2

I'm trying to do a regex that can give me the following result:

Text:

[Add Months([Actual Date], 5)] - Another Text - [Actual Date] - [Cria ocorrencia padrao.Record.Name] - Another Text - [Add Months([Actual Date], 5, [Actual Date])] - [Add Months(Add Days(AddDays([Actual Date], 5), 7), 5, [Actual Date])] - final text

Desired output:

Match 1: [Add Months([Actual Date], 5)]
Match 2:  - Another Text - 
Match 3: [Actual Date]
Match 4:  - 
Match 5: [Cria ocorrencia padrao.Record.Name]
Match 6:  - Another Text - 
Match 7: [Add Months([Actual Date], 5, [Actual Date])]
Match 8:  - 
Match 9: [Add Months(Add Days(AddDays([Actual Date], 5), 7), 5, [Actual Date])]
Match 10: - final text

But I don't have success and I need to do this task.

I'm trying to use the nested pattern regex in .Net using this regex:

string pattern = @"(([^\[\]]*)??)|(\[(?>\[(?<DEPTH>)\](?<-DEPTH>)|.?)*(?(DEPTH)(?!))\])?([^\[\]]*)";

But is not working, someone can give me a light?

Thank you.

Prix
  • 19,417
  • 15
  • 73
  • 132
Acaz Souza
  • 8,311
  • 11
  • 54
  • 97
  • Can you post an example of the text you're trying to match on? – JDiPierro Aug 09 '13 at 18:29
  • Ahh that is the text!
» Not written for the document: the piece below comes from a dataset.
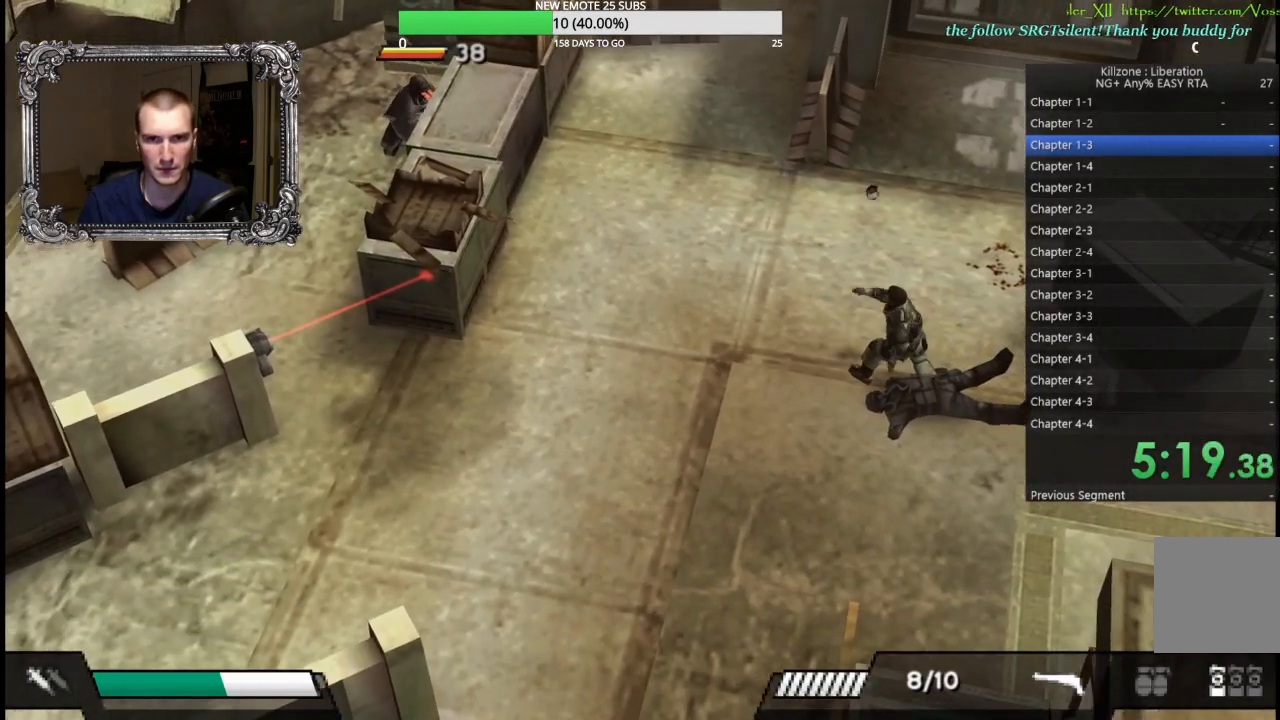
{"buttons": [], "left_stick": "down", "button_events": []}
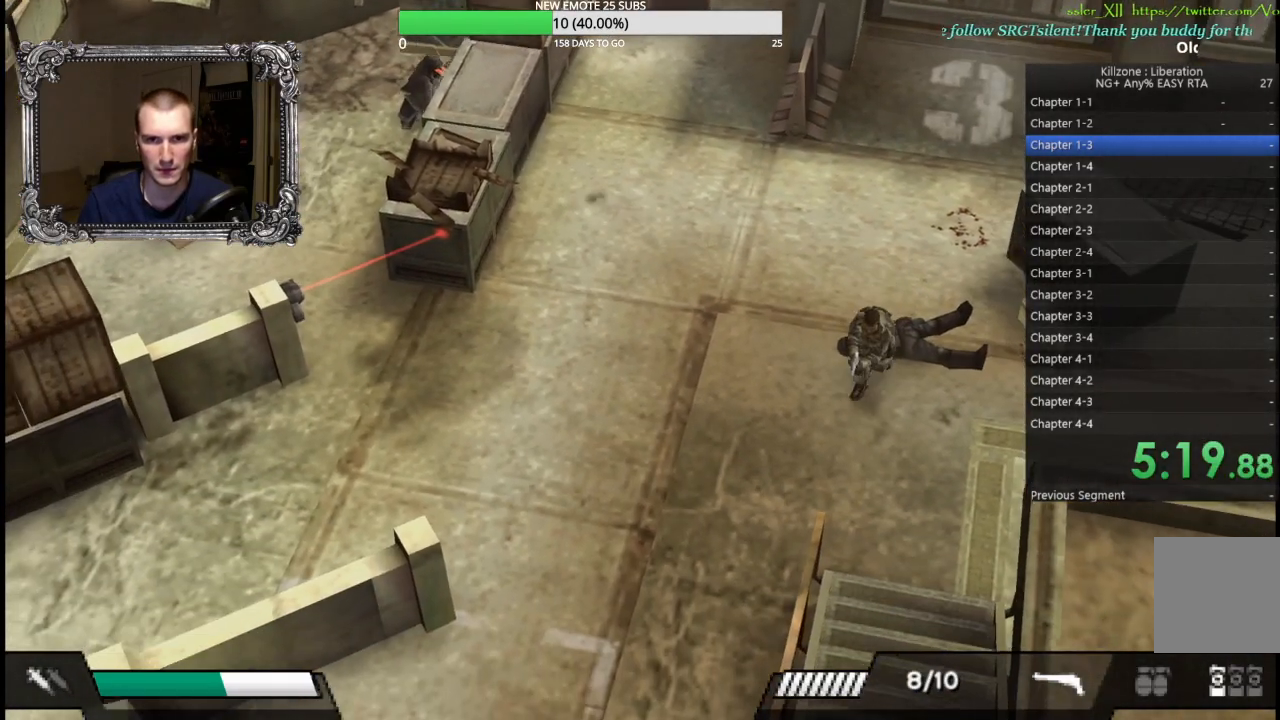
{"buttons": [], "left_stick": "down", "button_events": []}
I thought that was just a description of it. – JDiPierro Aug 09 '13 at 18:30
  • 2
    I wouldn't be surprised to find that the extended non-regular regular expression flavor supported by .NET can do this, but I wouldn't recommend it. It'd probably take you less time (an hour or two) to just write a parser for this so that mere mortals can understand what it does, and when the data format changes you can modify the parser rather than spend another three days trying to come up with a regular expression that seems to work but can't be tested reliably. – Jim Mischel Aug 09 '13 at 18:38
  • A parser for this will be complex too and a lot of more code to fix if things changes. – Acaz Souza Aug 09 '13 at 19:01

2 Answers2

3

The usual way to use balancing groups is this:

\G
(?:
  [^\[\]]+
|
  \[
  (?>
    [^\[\]()]
  |
    (?<Depth>[(\[])
  |
    (?<-Depth>[)\]])
  )*
  (?(Depth)(?!))
  \]
)

Working demo.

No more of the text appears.